CHAPITRE XVIII.
LA GRÂCE.
L’ermite suivit les dames hors du pavillon, comme l’ombre suit un rayon de lumière quand les nuages se succèdent rapidement sur la face du soleil ; mais il se retourna sur le seuil, et étendant sa main vers le roi avec un geste qui semblait l’avertir et presque le menacer : « Malheur, dit-il, à qui rejette les conseils de l’Église pour s’abandonner à ceux de l’infidèle !… Roi Richard… je ne secoue pas encore la poussière de mes pieds hors de ton camp… Le glaive ne tombe pas encore sur ta tête, mais il reste suspendu par un cheveu. Orgueilleux monarque, nous nous reverrons.
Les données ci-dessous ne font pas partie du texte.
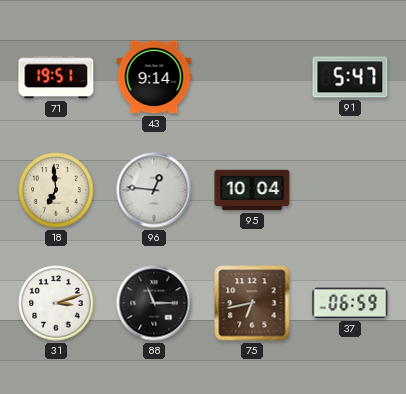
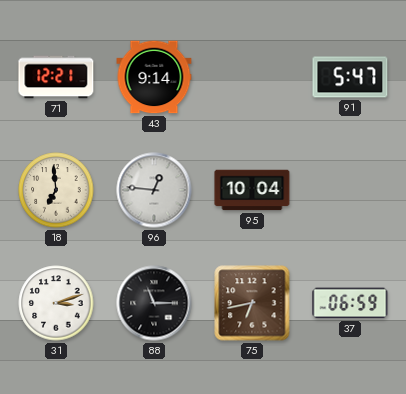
71: 19:51 -> 12:21
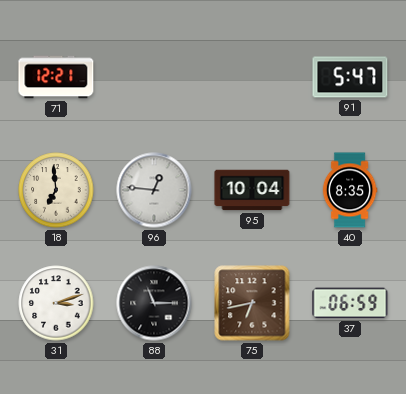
43: 9:14 -> none
40: none -> 8:35
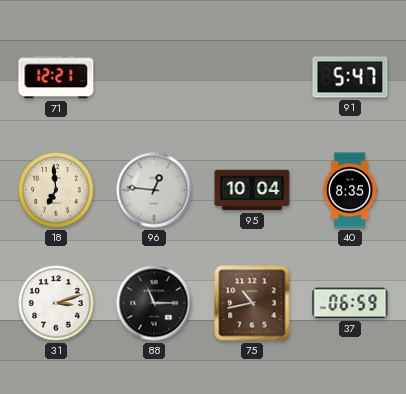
75: 6:43 -> 10:43
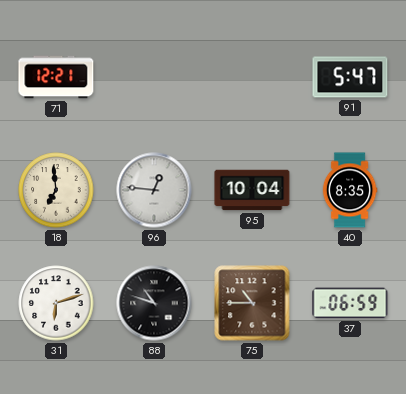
31: 3:12 -> 6:12
88: 11:15 -> 10:48
75: 10:43 -> 10:45
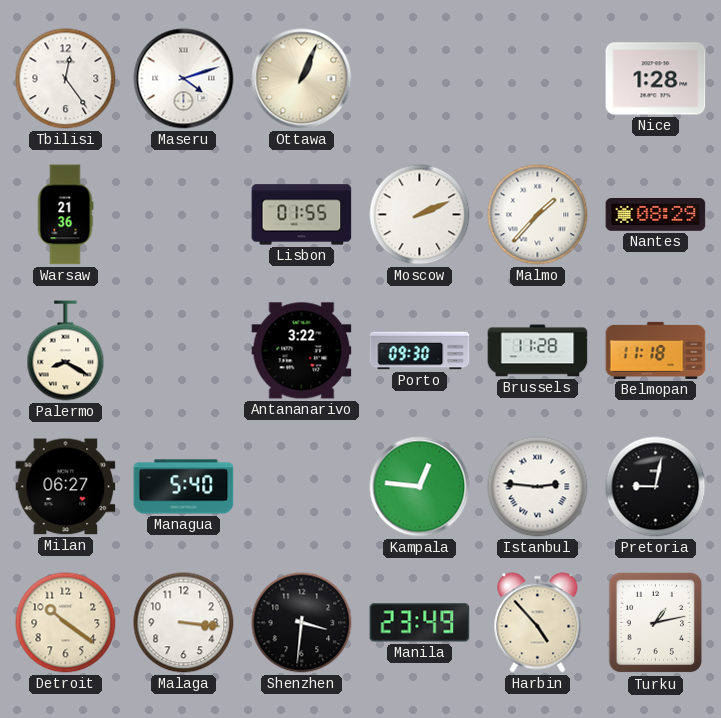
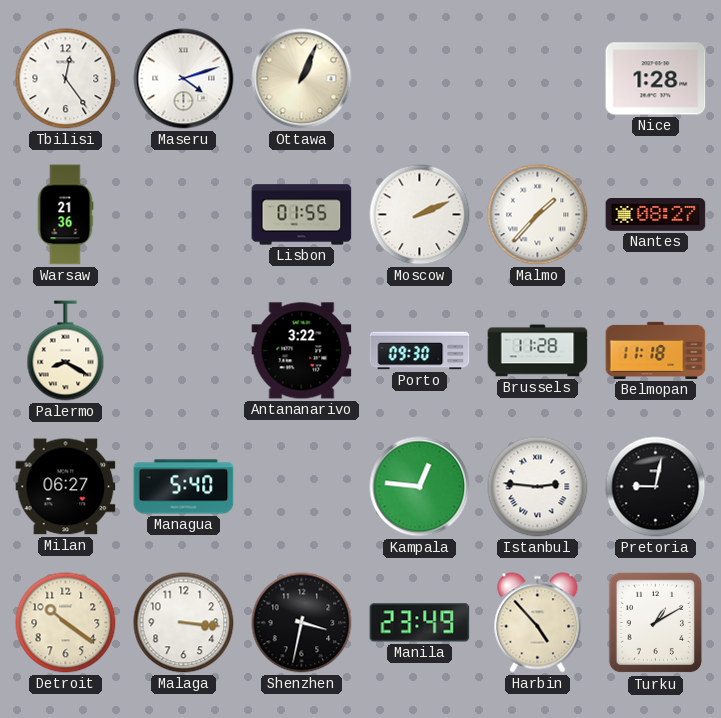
Nantes: 08:29 -> 08:27
Shenzhen: 3:31 -> 3:32
Turku: 1:13 -> 1:10
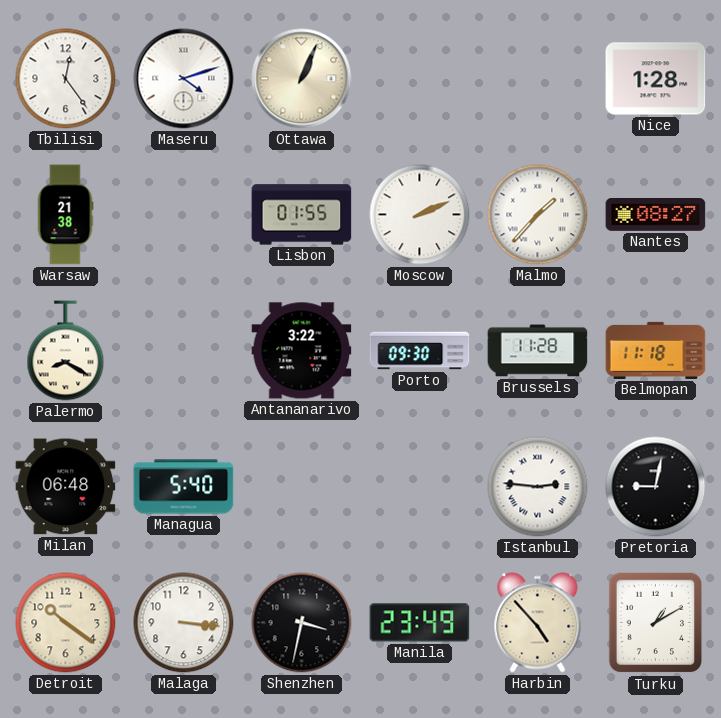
Warsaw: 21:36 -> 21:38
Milan: 06:27 -> 06:48
Kampala: 12:46 -> none
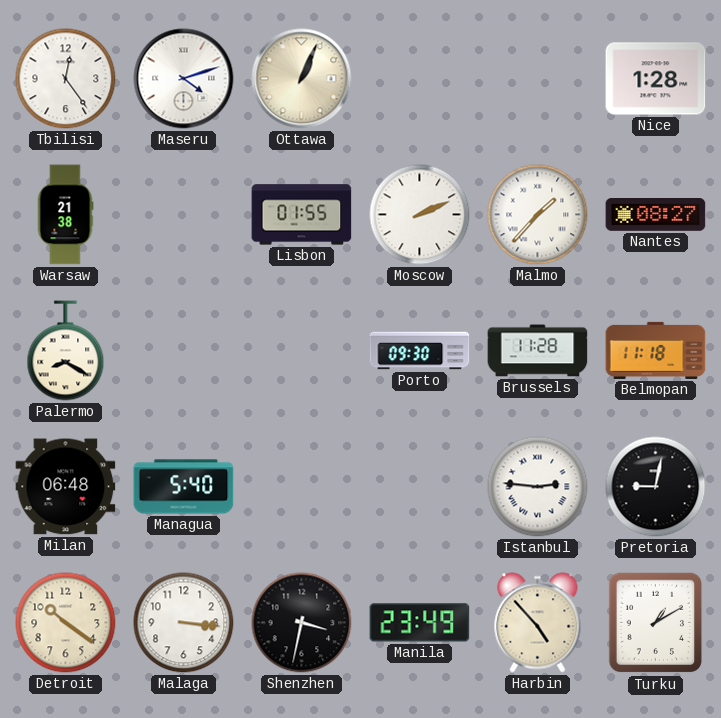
Antananarivo: 3:22 -> none
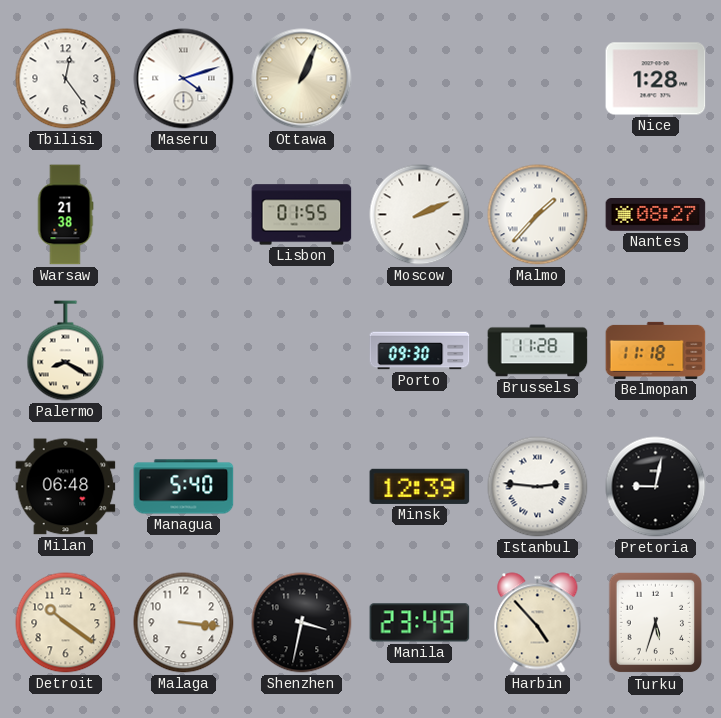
Minsk: none -> 12:39
Turku: 1:10 -> 5:33
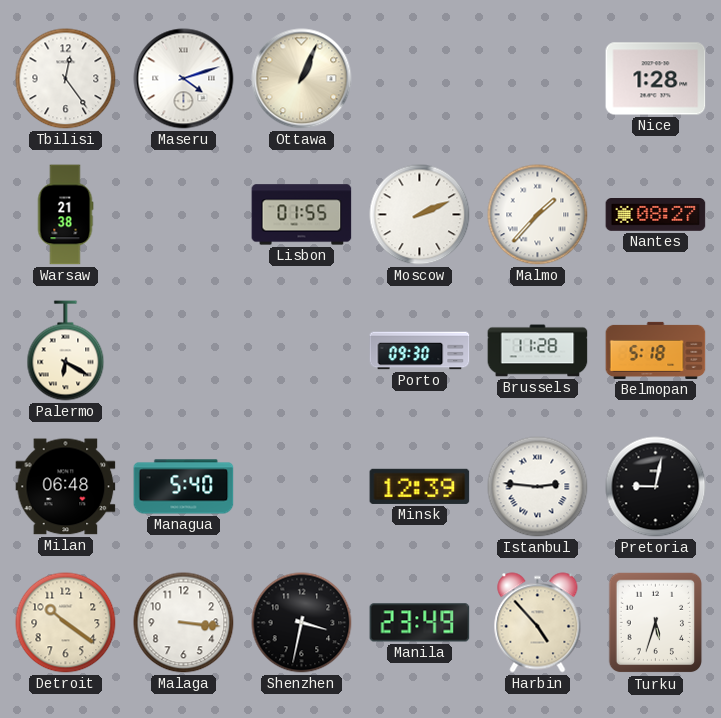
Palermo: 8:20 -> 6:20
Belmopan: 11:18 -> 5:18
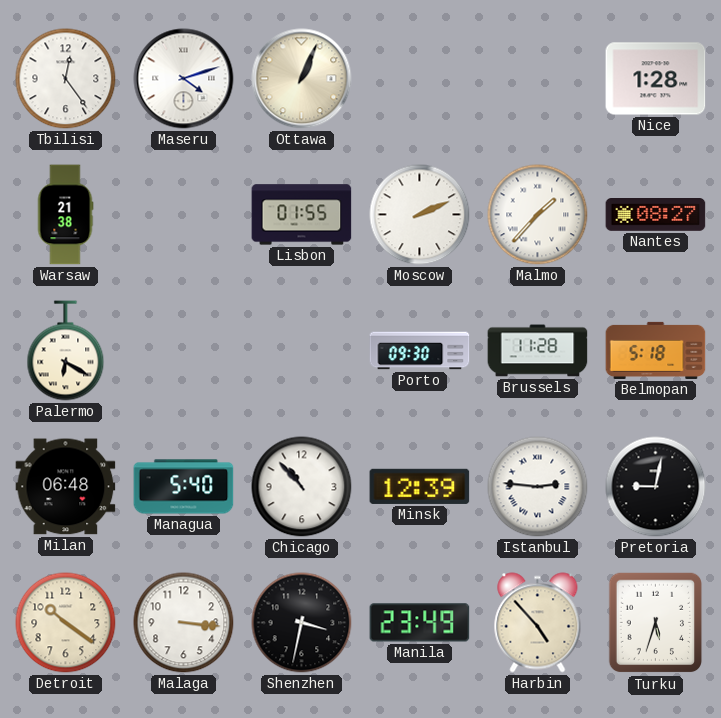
Chicago: none -> 10:53
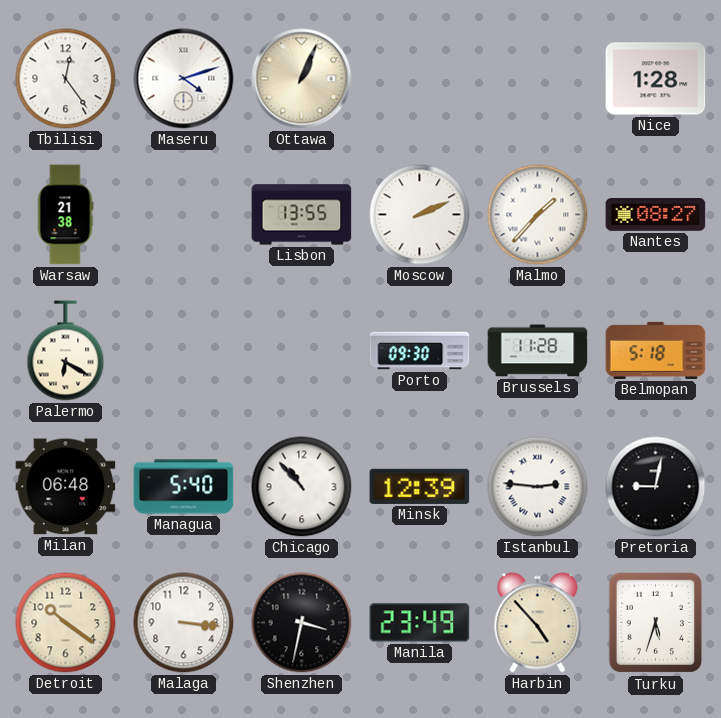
Lisbon: 01:55 -> 13:55
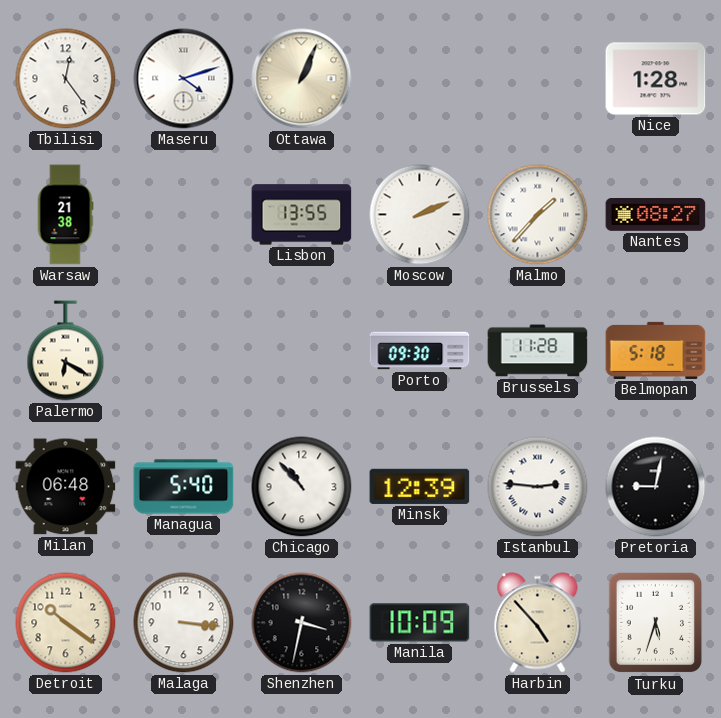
Manila: 23:49 -> 10:09
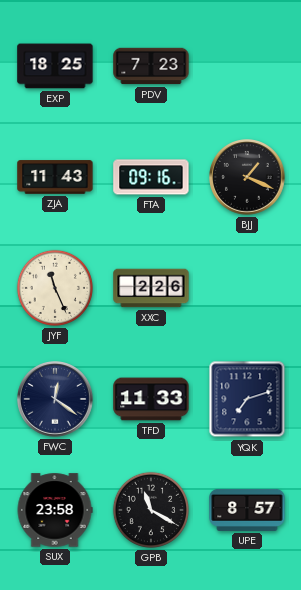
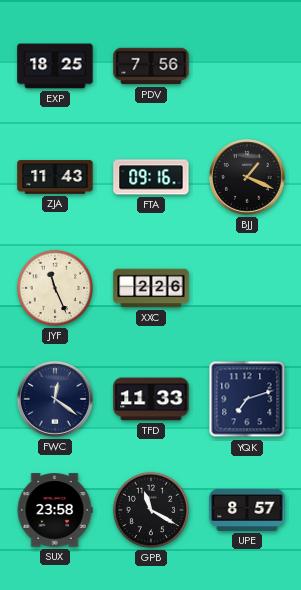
PDV: 7:23 -> 7:56
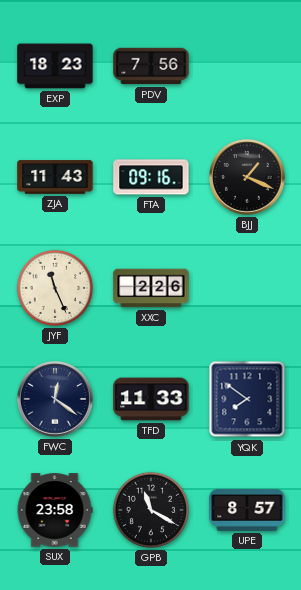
EXP: 18:25 -> 18:23
YQK: 7:12 -> 7:51
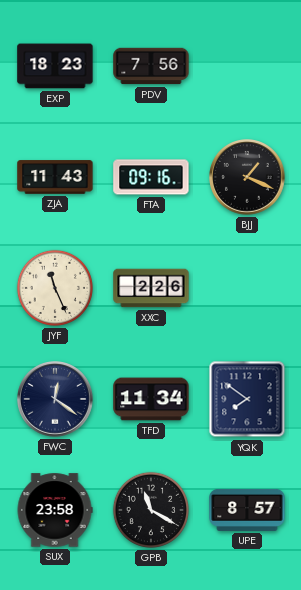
TFD: 11:33 -> 11:34
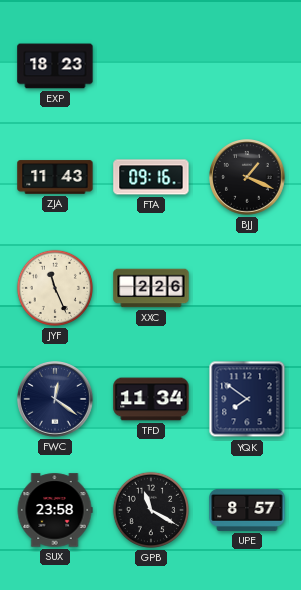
PDV: 7:56 -> none
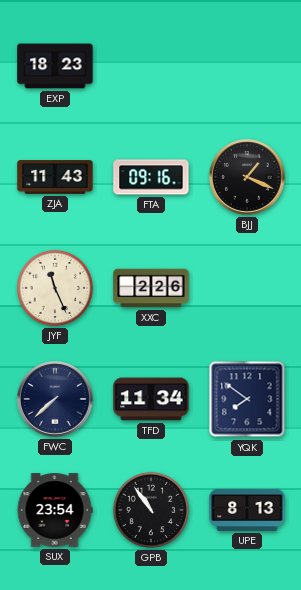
FWC: 12:21 -> 7:38
SUX: 23:58 -> 23:54
GPB: 11:20 -> 10:54
UPE: 8:57 -> 8:13
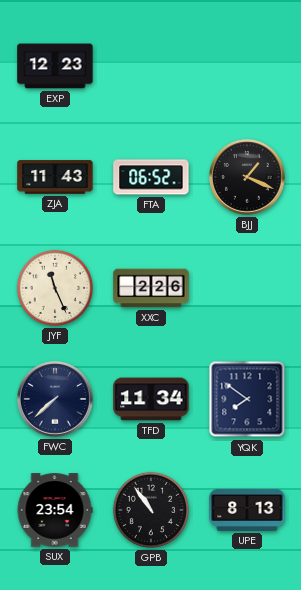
EXP: 18:23 -> 12:23
FTA: 09:16 -> 06:52
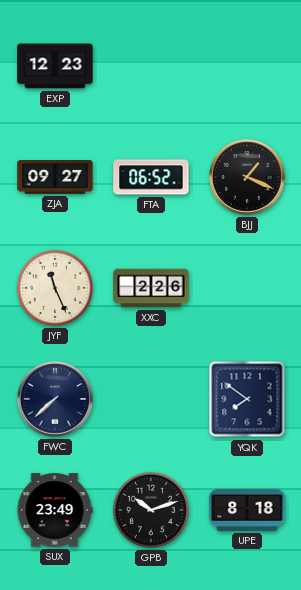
ZJA: 11:43 -> 09:27
TFD: 11:34 -> none
SUX: 23:54 -> 23:49
GPB: 10:54 -> 10:12
UPE: 8:13 -> 8:18
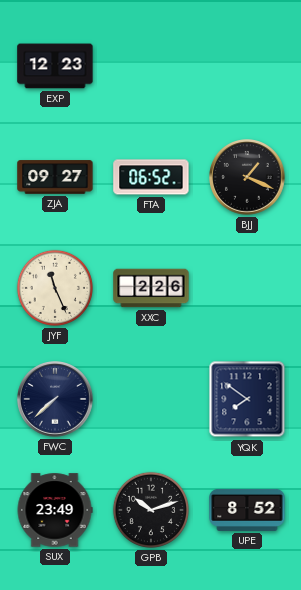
UPE: 8:18 -> 8:52
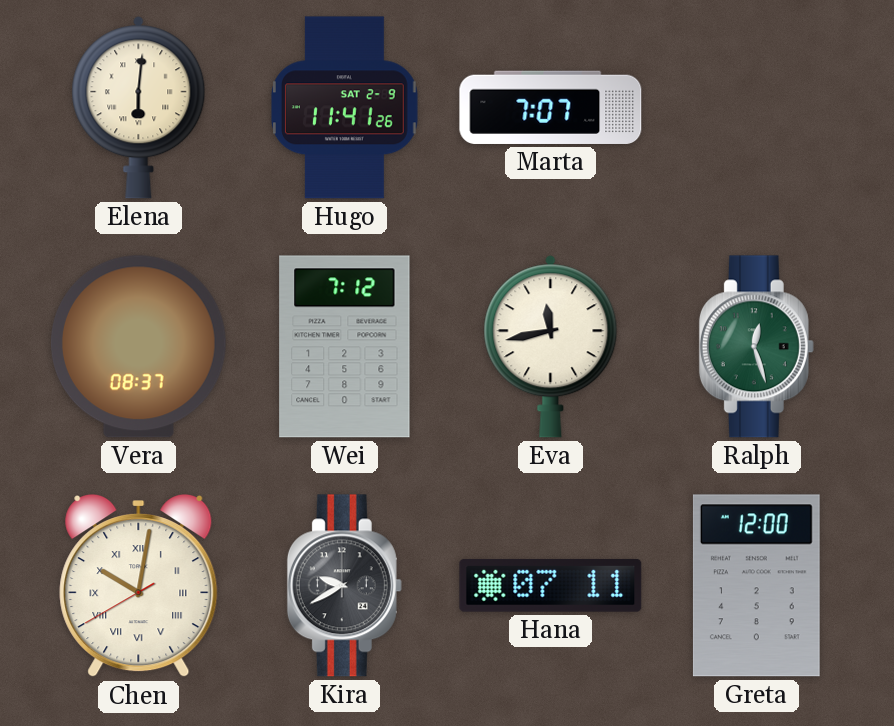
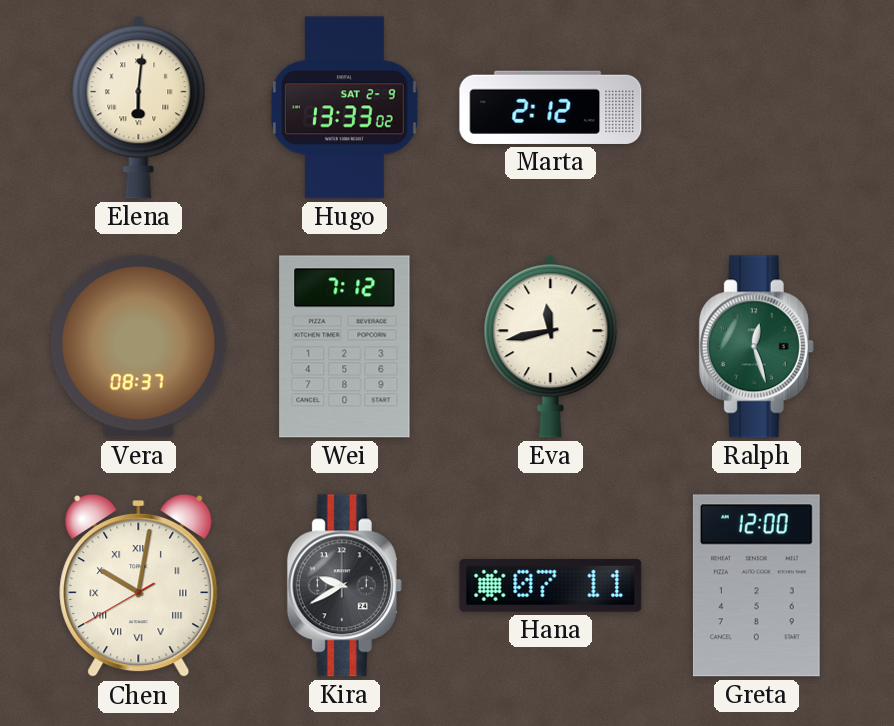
Hugo: 11:41 -> 13:33
Marta: 7:07 -> 2:12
— Ainsi soit-il, orgueilleux prêtre, dit Richard… plus orgueilleux sous ta peau de bouc, que ne le sont les princes sous le lin et la pourpre. »
L’ermite disparut de la tente, et le roi continua en s’adressant à l’Arabe.
« Les derviches d’Orient, sage Hakim, se permettent-ils de telles familiarités avec les princes ?
— Un derviche, répondit Adonebec, doit être un sage ou un fou. Il n’y a pas de milieu pour celui qui porte le khir khah[1] et qui veille la nuit et jeûne le jour : de deux choses l’une, où il doit avoir assez de sagesse pour savoir se comporter avec discrétion devant les princes ; ou, la raison ne lui ayant pas été accordée, il ne peut être responsable de ses actions.
— Il me semble que nos moines ont surtout adopté ce dernier caractère… Mais venons-en à nos affaires… En quoi puis-je vous obliger, mon savant médecin ?…
— Grand roi, » dit El Hakim en faisant un profond salut à la
- ↑ Mot arabe, littéralement, la robe déchirée. a. m.